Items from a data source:
==============================

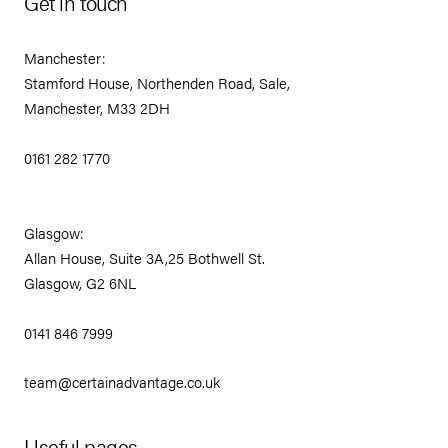
Get in touch
Manchester:
Stamford House, Northenden Road, Sale,
Manchester, M33 2DH
0161 282 1770
Glasgow:
Allan House, Suite 3A,25 Bothwell St.
Glasgow, G2 6NL
0141 846 7999
team@certainadvantage.co.uk
Useful pages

==============================

*ACTION ITEM*
Images stay out, but the rest of the data above must be repeated exactly.

*TASK RESPONSE*
Get in touch
Manchester:
Stamford House, Northenden Road, Sale,
Manchester, M33 2DH
0161 282 1770
Glasgow:
Allan House, Suite 3A,25 Bothwell St.
Glasgow, G2 6NL
0141 846 7999
team@certainadvantage.co.uk
Useful pages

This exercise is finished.